#include <stdio.h>
#include <stdlib.h>
#include <string.h>
char *readLine(FILE *inFile) //Simply reads line in a text file till "\n"
{
char *line = realloc(NULL, 1);
char c;
int i=0;
while (!feof(inFile))
{
c = fgetc(inFile);
if (ferror(inFile)) printf("Error reading");
if (c == 10)
{
realloc(line,i+1);
line[i]= 10;
break;
}
realloc(line, i+1);
line[i++] = c;
}
return line;
}
int main(int argc,char **argv)
{
FILE *inFile;
inFile = fopen("testFile","r");
printf("%s",readLine(inFile));
printf("%s",readLine(inFile));
printf("%s",readLine(inFile));
return 0;
}
If the contents of testFile is:-
abc
def
ghi
The three printf statements should show “abc” three times.. But the output is:-
abc
def
ghi
I know I am wrong in the concept somewhere. Pls help.

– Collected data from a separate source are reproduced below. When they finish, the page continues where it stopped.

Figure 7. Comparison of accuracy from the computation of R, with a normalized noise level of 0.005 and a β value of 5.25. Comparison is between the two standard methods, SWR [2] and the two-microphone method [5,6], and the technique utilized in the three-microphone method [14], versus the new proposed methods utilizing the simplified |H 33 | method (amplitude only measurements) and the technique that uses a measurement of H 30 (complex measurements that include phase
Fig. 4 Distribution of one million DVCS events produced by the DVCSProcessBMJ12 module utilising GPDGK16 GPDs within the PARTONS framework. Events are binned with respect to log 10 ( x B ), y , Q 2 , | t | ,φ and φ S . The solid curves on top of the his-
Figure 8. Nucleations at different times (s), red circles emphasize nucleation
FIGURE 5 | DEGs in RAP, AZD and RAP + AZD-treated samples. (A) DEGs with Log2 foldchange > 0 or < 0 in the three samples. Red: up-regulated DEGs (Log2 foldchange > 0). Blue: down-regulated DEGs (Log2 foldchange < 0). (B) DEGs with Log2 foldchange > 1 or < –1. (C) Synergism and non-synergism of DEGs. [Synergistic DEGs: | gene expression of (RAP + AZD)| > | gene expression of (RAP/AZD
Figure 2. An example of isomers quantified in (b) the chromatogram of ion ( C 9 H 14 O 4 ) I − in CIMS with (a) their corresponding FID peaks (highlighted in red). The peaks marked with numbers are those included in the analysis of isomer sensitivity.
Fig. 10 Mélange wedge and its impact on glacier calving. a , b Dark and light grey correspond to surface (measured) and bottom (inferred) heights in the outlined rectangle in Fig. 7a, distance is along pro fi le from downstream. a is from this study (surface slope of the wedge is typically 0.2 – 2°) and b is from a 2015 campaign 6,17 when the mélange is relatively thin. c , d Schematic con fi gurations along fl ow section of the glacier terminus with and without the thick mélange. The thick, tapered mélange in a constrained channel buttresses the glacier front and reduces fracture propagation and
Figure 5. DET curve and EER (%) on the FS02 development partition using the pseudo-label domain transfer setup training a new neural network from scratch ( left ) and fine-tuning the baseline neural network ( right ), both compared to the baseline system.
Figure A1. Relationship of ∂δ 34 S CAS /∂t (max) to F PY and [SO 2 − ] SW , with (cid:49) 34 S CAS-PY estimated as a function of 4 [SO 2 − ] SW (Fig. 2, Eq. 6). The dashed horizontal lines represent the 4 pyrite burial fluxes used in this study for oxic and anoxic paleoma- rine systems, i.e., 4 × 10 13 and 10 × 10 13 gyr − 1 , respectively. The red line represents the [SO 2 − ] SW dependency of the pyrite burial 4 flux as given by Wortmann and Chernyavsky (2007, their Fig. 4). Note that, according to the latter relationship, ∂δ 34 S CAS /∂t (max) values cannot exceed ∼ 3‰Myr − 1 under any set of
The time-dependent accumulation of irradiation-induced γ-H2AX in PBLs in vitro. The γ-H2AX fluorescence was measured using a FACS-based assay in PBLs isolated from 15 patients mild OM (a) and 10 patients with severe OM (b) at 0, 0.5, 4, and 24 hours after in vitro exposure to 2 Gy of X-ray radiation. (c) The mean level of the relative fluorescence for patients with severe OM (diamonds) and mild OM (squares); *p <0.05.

Ah, I understand your confusion.
A file pointer only points to the actual file structure. State such as the current offset are not part of the pointer but are part of the internal structure.
Another way to think about this is that the actual object representing the file is FILE. To get pass-by-reference semantics, you pass a pointer to the object. Since you are passing by reference, each line picks up where the last one left off.